A Lean journey is built upon relations

X — You seem to make a difference between Lean and Operational Excellence but I feel they’re the same thing : both tend to use Kanbans, Red bins, 5S and everything in between.

Me — I would argue the difference is not related to tools : as you’ve noticed, they tend to be the same. My feeling is the discrepancy emerges with the attitude of the « boss ». From my experience, bosses sending their teams to training will create - at best - an « Operational Excellence » culture. But when bosses start teaching their staff (because they’ve learned the path beforehand), you end up in a very different whereabouts : « Lean » is the concept I tend to use for such places.

X — But if you have the people doing the actual work using the same set of tools, surely it should be indistinguishable.

Me — It would be the case if bosses didn’t matter. Maybe being a boss means I’m biased, but I feel a management team can make or break such effort.
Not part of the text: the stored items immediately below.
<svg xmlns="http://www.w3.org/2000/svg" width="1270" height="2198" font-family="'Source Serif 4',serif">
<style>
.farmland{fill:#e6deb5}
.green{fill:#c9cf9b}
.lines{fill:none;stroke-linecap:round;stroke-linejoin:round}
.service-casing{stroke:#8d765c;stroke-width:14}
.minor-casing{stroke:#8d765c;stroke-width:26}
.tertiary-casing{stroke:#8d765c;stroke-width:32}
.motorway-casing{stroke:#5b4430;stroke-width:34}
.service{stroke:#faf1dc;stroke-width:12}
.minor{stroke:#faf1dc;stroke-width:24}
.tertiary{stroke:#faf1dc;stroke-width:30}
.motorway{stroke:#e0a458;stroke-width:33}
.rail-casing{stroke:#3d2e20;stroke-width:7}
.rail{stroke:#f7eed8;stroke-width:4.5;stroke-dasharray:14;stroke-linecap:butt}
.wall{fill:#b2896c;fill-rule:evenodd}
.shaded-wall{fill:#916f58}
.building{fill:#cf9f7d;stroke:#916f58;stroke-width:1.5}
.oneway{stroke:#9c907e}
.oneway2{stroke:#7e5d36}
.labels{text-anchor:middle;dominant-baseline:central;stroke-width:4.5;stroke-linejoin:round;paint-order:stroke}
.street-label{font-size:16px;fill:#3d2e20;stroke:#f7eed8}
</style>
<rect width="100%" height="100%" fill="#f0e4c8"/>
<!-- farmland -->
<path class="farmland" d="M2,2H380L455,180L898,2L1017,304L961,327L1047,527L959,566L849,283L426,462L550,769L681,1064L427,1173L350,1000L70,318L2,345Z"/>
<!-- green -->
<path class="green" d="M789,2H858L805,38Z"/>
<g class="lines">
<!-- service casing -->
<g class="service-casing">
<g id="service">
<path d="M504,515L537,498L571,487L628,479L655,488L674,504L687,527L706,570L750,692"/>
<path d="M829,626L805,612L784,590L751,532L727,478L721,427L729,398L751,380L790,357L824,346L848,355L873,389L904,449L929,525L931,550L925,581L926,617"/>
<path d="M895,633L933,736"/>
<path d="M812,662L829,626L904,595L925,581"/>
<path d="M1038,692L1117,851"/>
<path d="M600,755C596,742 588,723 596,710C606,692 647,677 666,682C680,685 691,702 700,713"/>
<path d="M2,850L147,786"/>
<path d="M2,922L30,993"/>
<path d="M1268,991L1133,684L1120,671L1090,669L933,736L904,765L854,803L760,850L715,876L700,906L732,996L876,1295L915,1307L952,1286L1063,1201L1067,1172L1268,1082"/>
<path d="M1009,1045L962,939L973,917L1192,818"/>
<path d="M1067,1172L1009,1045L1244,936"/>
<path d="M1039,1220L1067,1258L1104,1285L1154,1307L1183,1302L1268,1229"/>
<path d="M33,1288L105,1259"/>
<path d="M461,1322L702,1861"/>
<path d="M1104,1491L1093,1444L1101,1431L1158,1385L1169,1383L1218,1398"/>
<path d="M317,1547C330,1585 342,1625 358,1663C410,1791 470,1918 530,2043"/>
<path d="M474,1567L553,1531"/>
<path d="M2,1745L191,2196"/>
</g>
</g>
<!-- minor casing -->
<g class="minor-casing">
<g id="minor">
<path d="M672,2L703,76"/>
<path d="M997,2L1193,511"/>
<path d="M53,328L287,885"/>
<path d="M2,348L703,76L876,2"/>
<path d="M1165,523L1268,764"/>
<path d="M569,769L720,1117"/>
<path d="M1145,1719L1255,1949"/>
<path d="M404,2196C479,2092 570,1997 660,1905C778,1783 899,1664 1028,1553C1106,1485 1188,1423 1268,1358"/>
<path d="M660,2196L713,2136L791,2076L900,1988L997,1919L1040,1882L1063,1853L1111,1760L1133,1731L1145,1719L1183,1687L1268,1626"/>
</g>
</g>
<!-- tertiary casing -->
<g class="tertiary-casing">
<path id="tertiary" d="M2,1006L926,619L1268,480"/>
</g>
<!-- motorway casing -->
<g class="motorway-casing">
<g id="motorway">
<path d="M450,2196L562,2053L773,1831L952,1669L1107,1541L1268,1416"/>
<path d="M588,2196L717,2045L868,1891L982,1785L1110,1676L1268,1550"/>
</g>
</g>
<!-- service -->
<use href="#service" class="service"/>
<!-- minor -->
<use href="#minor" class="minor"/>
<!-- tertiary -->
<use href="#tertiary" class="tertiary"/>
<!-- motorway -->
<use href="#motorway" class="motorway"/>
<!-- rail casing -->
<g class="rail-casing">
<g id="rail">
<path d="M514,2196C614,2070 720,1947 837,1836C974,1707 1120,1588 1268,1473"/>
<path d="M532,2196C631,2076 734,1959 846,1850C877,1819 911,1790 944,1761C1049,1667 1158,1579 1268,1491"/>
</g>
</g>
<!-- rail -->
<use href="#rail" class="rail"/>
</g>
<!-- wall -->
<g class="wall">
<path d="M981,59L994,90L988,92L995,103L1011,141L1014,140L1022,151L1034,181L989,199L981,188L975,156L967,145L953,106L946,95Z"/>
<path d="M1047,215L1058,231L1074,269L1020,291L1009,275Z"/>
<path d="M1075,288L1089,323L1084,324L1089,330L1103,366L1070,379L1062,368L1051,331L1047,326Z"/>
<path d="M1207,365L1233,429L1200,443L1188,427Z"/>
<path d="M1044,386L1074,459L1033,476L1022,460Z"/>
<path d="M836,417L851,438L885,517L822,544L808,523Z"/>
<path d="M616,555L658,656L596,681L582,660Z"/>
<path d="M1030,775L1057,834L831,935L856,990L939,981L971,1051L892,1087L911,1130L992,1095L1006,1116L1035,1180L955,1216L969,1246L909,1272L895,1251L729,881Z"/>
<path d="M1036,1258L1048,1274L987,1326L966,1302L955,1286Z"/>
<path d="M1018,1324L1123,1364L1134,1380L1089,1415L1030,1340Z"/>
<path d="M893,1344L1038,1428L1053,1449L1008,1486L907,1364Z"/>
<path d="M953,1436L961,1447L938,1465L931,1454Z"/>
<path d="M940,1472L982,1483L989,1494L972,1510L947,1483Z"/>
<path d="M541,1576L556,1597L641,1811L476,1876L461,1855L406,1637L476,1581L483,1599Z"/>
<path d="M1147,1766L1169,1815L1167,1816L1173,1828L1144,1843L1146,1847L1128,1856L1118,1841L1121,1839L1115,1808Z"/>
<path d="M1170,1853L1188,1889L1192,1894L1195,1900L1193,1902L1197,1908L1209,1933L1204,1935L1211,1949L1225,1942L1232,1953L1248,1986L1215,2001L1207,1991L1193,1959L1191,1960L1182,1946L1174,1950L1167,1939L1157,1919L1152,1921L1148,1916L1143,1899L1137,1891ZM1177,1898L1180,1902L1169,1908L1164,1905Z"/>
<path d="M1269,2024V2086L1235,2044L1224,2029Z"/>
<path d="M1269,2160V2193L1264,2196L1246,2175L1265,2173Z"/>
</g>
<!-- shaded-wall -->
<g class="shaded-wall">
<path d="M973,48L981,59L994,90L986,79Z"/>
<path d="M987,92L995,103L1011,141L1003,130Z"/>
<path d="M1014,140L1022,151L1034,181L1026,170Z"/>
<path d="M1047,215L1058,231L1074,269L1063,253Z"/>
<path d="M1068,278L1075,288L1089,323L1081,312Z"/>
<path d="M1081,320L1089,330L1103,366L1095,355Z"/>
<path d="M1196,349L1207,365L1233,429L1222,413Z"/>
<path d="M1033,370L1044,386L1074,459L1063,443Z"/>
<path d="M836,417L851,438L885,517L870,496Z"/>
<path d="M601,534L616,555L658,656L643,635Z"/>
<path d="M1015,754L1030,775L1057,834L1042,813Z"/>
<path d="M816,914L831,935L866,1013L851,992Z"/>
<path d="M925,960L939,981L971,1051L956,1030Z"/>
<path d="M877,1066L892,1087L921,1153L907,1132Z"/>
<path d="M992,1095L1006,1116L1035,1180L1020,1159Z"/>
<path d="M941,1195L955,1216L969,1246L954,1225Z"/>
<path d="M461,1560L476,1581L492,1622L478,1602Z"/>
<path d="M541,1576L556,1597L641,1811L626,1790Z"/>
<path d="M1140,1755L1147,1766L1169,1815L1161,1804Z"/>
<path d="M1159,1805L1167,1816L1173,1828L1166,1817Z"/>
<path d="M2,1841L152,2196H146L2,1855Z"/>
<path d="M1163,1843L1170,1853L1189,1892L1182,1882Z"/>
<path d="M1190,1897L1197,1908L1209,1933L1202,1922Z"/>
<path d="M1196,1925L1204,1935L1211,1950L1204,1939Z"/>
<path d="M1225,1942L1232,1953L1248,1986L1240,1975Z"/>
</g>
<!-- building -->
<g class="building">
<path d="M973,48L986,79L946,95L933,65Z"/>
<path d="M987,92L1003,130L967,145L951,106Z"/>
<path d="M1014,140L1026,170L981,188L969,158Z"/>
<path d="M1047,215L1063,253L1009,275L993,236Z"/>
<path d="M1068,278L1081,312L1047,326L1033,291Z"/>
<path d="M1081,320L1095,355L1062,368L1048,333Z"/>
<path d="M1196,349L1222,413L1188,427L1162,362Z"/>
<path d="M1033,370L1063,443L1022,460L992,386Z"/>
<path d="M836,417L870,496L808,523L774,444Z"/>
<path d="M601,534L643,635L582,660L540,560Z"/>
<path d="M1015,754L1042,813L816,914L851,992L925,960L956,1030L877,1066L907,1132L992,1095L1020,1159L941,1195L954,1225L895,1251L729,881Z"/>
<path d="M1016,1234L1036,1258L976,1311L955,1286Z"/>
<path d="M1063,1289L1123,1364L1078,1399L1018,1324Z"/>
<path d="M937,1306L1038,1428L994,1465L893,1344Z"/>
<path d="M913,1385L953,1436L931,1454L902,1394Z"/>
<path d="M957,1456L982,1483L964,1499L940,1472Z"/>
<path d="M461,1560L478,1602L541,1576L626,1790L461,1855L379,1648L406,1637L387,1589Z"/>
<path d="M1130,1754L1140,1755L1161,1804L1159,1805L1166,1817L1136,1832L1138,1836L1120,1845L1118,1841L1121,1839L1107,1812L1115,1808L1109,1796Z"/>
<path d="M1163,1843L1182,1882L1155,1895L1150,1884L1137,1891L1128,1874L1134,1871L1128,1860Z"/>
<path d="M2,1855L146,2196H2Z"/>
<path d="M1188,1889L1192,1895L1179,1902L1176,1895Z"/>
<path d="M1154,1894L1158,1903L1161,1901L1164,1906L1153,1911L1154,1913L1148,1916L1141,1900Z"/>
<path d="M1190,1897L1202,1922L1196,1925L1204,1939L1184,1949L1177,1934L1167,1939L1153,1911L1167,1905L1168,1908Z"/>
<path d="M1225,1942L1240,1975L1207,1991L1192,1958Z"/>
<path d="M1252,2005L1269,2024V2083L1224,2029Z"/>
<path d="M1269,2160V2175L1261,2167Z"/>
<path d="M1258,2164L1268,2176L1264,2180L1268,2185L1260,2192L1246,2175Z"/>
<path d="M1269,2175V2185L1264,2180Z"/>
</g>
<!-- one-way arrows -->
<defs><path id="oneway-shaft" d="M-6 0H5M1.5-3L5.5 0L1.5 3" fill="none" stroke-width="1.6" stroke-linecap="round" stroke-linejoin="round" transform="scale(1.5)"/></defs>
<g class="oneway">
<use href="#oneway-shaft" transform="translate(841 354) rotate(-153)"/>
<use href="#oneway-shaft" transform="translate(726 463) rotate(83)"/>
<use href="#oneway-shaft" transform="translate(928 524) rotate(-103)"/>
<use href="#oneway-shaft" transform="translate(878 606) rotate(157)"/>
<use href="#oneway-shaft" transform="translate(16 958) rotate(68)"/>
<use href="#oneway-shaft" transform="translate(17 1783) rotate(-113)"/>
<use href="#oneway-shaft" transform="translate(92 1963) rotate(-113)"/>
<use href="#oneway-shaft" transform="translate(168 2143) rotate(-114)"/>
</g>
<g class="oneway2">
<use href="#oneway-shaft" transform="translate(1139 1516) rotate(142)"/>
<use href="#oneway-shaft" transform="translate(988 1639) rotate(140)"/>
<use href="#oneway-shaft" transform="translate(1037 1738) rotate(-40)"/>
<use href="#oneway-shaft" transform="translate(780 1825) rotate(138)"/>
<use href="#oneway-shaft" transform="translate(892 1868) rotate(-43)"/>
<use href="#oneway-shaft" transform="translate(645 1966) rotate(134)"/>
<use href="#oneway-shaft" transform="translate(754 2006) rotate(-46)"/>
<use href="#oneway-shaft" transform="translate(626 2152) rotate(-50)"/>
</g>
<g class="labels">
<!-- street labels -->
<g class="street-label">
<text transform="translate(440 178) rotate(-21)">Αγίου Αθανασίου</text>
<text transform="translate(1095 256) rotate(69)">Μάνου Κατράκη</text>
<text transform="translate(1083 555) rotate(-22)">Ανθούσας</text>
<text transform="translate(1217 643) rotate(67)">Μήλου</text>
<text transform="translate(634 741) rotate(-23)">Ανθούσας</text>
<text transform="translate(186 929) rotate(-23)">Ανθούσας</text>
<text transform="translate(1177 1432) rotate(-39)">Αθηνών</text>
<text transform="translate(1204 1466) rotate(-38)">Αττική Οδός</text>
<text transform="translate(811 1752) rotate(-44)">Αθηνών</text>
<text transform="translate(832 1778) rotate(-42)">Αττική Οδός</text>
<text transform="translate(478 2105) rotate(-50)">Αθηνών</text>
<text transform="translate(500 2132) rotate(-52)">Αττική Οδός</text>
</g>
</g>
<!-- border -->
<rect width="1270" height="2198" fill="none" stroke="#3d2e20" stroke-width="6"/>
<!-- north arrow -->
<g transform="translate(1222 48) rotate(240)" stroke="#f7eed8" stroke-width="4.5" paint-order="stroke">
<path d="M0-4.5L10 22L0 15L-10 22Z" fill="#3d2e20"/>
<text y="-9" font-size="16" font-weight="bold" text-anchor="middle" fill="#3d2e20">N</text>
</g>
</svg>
X — Obviously any bad boss can derail a company. But I wasn’t thinking about them… What difference do you see between a good boss teaching lean tools and a good boss sending his staff to lean workshops ? Surely there’re both doing OK.

Me — The team’s capacity to challenge assumptions. A key factor here is the boss going to the gemba to understand firsthand what’s going on. You can be fooled by numbers on a spreadsheet in the meeting room, it’s more difficult to not see clues when actively looking for them on the shop floor.
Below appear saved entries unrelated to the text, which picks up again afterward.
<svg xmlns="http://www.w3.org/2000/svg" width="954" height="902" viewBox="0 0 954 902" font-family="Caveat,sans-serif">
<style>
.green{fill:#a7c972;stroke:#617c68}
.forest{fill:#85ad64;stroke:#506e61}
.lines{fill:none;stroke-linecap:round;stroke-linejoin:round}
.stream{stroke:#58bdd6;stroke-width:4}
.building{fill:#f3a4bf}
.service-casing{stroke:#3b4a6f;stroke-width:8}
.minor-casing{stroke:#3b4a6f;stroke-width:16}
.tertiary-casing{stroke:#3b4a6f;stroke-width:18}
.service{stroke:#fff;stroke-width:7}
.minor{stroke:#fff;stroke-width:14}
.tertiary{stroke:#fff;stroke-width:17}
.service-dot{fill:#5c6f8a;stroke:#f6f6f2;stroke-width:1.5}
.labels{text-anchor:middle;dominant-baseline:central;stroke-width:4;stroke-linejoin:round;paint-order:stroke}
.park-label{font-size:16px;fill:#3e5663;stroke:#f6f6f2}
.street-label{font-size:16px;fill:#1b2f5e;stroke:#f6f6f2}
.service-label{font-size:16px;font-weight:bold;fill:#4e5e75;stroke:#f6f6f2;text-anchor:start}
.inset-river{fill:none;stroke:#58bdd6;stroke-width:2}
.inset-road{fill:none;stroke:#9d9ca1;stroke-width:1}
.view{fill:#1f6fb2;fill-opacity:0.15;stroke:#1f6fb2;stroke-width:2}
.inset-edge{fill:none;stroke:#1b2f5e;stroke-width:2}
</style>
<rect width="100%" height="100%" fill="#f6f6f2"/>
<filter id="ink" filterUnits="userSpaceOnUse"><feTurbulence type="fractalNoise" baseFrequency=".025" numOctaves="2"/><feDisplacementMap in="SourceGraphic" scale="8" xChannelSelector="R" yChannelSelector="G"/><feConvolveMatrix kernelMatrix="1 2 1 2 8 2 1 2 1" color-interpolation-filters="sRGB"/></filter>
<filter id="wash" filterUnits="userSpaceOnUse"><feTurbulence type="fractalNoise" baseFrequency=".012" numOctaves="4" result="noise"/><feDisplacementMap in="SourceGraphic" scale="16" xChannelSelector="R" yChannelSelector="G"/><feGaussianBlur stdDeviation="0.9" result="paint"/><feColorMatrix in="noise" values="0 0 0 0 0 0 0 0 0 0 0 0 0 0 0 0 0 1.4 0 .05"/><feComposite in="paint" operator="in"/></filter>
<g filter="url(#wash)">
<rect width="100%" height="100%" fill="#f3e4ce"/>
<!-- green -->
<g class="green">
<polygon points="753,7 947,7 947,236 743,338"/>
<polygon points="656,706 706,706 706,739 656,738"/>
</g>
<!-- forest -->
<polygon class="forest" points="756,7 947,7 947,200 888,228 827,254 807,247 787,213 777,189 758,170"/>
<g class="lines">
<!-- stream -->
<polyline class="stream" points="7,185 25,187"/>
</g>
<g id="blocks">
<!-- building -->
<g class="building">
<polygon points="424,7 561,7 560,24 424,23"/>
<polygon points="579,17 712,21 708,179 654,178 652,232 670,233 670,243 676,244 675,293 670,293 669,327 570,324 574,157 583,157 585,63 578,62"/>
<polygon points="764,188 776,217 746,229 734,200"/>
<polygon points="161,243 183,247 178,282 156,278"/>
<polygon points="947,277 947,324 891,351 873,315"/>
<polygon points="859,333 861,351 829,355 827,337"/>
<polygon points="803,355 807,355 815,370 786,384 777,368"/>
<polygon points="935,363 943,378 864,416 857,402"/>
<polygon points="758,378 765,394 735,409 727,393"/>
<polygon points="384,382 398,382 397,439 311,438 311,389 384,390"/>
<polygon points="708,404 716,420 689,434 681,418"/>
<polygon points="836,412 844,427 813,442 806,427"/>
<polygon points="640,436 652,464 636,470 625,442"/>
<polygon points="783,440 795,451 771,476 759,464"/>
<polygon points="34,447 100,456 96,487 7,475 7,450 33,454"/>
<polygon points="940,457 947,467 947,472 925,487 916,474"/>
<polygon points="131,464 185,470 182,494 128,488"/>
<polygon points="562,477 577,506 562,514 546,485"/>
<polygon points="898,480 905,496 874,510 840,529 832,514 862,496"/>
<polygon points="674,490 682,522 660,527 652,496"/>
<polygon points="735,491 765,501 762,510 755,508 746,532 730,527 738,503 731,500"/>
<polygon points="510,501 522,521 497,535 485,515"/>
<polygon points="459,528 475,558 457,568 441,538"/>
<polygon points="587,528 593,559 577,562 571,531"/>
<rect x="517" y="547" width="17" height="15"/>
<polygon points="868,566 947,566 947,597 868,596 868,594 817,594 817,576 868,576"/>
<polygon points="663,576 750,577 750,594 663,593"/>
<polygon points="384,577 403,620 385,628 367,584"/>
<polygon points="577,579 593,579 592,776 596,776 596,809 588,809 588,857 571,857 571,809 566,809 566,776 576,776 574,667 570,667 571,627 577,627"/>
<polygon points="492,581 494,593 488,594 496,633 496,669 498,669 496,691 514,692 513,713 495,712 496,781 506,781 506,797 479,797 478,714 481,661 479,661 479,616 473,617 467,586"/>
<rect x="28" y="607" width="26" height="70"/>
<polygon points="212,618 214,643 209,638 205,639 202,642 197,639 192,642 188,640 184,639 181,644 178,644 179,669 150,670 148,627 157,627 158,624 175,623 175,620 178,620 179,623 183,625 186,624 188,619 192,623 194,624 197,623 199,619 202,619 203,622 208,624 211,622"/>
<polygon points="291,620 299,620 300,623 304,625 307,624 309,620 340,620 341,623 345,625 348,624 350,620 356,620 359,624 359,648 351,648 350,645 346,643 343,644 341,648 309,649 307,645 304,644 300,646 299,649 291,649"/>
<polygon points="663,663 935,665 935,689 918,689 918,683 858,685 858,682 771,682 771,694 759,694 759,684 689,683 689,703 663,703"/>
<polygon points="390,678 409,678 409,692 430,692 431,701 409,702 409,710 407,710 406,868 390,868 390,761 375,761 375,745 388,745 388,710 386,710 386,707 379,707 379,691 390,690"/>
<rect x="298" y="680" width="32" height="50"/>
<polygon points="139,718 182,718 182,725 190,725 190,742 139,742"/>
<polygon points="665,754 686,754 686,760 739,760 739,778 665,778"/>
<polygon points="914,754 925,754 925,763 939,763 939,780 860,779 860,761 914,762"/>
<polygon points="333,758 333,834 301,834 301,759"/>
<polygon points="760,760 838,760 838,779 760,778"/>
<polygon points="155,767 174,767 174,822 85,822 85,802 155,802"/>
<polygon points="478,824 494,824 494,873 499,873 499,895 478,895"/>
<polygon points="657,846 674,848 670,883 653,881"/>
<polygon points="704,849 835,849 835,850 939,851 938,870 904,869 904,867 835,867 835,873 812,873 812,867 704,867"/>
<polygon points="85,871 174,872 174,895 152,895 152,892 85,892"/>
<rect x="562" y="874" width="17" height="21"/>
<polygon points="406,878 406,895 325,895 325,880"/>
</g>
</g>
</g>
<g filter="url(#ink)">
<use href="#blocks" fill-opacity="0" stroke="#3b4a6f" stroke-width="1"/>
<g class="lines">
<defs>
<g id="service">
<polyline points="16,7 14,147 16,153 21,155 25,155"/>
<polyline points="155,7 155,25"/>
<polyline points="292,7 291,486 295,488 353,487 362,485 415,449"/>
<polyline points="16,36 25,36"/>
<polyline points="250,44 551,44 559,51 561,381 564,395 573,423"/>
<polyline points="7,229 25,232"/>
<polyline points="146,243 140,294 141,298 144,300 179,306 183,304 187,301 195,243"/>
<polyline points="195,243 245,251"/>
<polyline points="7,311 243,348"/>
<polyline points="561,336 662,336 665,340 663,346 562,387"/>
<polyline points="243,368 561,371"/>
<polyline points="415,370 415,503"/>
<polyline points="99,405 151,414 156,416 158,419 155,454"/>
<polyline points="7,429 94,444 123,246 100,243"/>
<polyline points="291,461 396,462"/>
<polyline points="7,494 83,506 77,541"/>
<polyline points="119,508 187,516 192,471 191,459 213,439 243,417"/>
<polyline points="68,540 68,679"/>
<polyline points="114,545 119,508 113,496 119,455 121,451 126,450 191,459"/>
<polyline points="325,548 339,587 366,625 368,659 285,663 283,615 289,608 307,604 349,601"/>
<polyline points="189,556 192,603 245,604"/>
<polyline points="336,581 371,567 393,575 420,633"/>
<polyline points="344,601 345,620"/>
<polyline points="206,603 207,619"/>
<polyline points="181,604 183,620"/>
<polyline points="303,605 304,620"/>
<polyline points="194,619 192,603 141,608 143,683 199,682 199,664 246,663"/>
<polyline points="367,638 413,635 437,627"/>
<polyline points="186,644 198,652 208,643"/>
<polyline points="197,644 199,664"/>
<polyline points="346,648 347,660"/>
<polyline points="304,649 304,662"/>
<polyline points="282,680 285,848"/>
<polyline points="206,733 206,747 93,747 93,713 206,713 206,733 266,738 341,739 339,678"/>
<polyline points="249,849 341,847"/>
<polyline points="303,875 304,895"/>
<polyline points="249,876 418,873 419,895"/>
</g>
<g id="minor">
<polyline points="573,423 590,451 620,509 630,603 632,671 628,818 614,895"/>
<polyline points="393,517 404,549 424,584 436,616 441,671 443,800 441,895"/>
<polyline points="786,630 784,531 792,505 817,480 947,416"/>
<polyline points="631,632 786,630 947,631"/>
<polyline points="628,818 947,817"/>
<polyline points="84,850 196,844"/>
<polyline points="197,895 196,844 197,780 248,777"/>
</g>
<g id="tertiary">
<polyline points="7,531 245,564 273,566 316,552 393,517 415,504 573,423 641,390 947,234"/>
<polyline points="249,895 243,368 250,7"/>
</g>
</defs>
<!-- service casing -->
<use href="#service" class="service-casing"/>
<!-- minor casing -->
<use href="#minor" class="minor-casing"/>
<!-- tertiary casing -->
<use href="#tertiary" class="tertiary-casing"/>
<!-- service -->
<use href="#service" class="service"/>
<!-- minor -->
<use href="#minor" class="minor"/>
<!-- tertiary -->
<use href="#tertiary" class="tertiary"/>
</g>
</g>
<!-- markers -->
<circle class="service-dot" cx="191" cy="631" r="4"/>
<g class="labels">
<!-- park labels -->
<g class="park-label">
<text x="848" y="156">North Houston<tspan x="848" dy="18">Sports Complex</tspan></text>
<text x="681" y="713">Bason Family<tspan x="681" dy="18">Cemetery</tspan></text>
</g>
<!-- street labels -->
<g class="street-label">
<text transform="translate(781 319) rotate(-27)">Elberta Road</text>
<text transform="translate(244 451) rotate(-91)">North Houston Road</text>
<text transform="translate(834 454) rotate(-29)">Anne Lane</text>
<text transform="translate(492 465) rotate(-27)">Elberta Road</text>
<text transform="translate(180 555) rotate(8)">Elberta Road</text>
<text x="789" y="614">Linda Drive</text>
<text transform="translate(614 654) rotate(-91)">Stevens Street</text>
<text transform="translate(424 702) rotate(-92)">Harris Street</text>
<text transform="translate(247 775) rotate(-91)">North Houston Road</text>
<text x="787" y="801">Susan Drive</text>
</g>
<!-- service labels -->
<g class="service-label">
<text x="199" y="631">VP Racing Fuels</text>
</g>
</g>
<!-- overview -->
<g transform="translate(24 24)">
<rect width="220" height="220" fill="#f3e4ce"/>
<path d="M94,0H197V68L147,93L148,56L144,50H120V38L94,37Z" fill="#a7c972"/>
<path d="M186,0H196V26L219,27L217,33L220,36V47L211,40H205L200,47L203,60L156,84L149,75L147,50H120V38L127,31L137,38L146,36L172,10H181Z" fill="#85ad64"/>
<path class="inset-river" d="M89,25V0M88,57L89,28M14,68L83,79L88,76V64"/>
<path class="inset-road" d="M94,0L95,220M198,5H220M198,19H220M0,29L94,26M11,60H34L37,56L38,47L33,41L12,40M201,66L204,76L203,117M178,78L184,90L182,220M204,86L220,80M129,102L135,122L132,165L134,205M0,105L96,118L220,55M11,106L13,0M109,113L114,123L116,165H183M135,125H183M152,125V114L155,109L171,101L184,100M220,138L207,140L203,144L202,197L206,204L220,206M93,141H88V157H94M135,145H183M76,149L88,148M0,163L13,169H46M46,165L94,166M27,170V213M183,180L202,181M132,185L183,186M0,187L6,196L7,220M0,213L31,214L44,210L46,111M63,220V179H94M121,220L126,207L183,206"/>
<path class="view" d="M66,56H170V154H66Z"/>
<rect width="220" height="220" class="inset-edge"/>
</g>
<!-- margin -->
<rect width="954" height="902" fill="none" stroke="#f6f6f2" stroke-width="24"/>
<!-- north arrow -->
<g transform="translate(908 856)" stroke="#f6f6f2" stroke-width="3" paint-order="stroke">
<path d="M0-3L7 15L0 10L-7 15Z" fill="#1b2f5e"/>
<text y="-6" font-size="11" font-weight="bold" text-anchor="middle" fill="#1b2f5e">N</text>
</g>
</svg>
X — But I thought you were talking about the team’s capacity to challenge assumptions. A boss can always do that, from his office, from his team’s office or even from the warehouse if he went there.

Me — Off course, but for the team to challenge assumptions, you need two things : trust and proximity. And for both to emerge you need a boss going regularly to the Gemba. Everything is tied to the relations created there and then ! Otherwise they're just throwing bottles into the sea.